Les fans ont tort :Twilight, c'est loin d'être génial. Les détracteurs ont tort aussi : Twilight, c'est loin d'être la pire saleté jamais vue. Les vampires propres sur eux, c'est énervant mais sitôt les bases posées (durant la moitié de Fascination, pas plus), on a exactement ce que l'affiche et le marketing promettaient : une romance excessivement fleur bleue sur fond de fantastique tous publics, pas l'inverse. Le problème, c'est que ce genre de gros succès flingue toute une précieuse mythologie en confondant modernisation et révisionnisme. Or, si l'affiche des Âmes vagabondes photocopie sans se fouler celles des Twilight, sa toile de fond et sa bande-annonce en promettaient bien plus. Jamais meilleure que quand elle a des choses à dire, la SF pouvait-elle déboucher sur un résultat heureux entre les mains de Meyer & Niccol ?
Le degoût que provoque la vision du film n'a rien à envier à celle que l'on peut éprouver suite à une émission revendiquée "télé-poubelle" : le brassage de vent pour masquer le vide absolu. Sauf qu'ici, l'ensemble ne repose pas sur une base elle-même artificielle mais sur un genre cinématographique dont il ne laisse que le cadavre.
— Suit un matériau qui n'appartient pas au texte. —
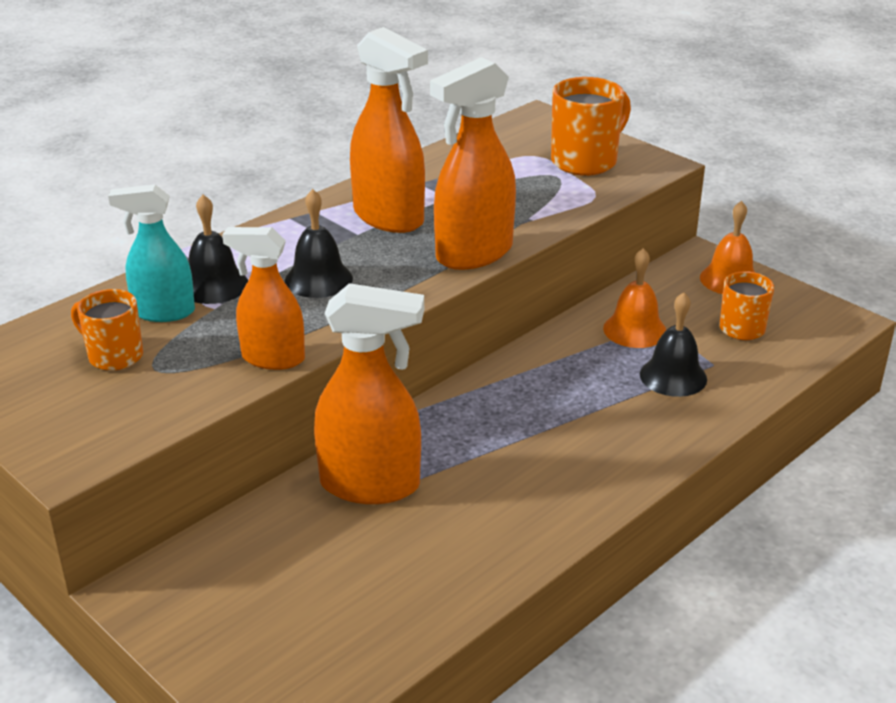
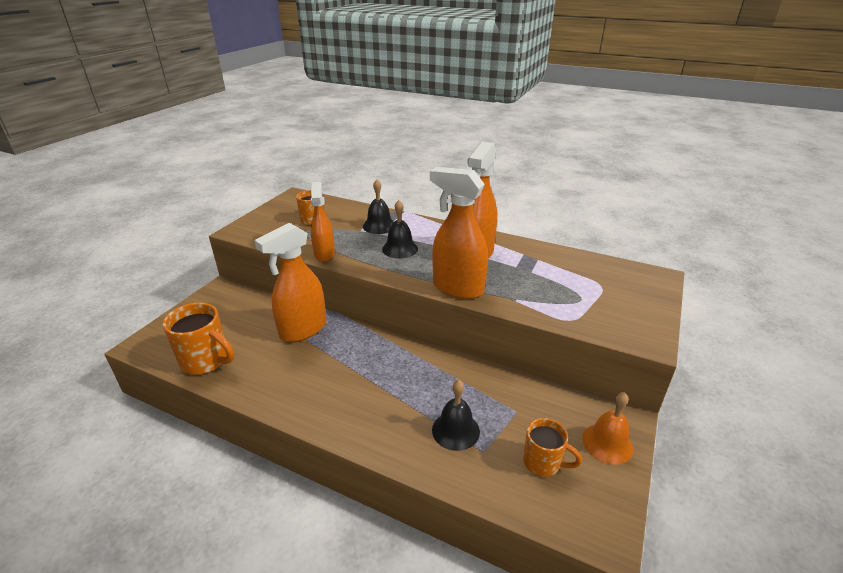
camera: 70 degrees right, 0 degrees up
turquoise spray bottle [108,184,195,322] -> none
orange spray bottle [314,283,424,504] -> orange spray bottle turned 60 degrees clockwise [254,223,326,342]
orange mug [551,77,631,176] -> orange mug moved to [163,303,234,374]
orange bell [603,248,666,348] -> none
L'entreprise de javélisation initiée par Twilight a donc débouché sur l'assassinat en bonne et due forme de la SF, où un argument de base pour le moins ténu (nous avons été envahis par des aliens vertueux qui nous colonisent pour notre bien) ouvre gentiment la porte à un schéma déjà vu : l'héroïne saura-t-elle choisir entre les deux bellâtres qui font battre son coeur ? Suspense intenable, d'autant que la direction artistique fait honneur au canevas scénaristique : les méchants roulent en Lotus repérables à 50km (décidément, même les races extra-terrestres ont des goûts de luxe bling-bling), pendant que les résistants déambulent au sein de décors désespérément lisses.
Ce qui fait le plus mal dans ce cauchemar insipide, c'est son mépris profond déguisé en bienveillance, Niccol avalisant par les images ce que Meyer entreprend par la plume : la dévitalisation complète d'un genre au profit d'une formule passe-partout. Le résultat est à peu près aussi inoffensif et désagréable qu'un épisode des Filles d'à côté, et ce n'est pas la jolie prestation de Saoirse Ronan (bien plus expressive que Kristen Stewart, mais n'est-ce pas un pléonasme ?) qui y changera quoi que ce soit. Le propos étant lui-même expédié en une poignée de phrases sans substance, le film a tôt fait de se transformer en nouvelle forme de torture : le supplice par omission, qui vous laisse seul face à vous-même pour l'éternité. Un peu comme l'héroïne du film en somme, prisonnière de son propre corps, condamnée à taper contre les murs de son crâne pendant qu'une autre âme en est devenue propriétaire.
Les Âmes vagabondes ou une ellipse de 105mn : chapeau Andrew, non seulement tu es devenu ce que tu dénonçais, mais tu as cette fois vraiment réussi à nous dégoûter du futur. Celui du cinéma de science-fiction, particulièrement.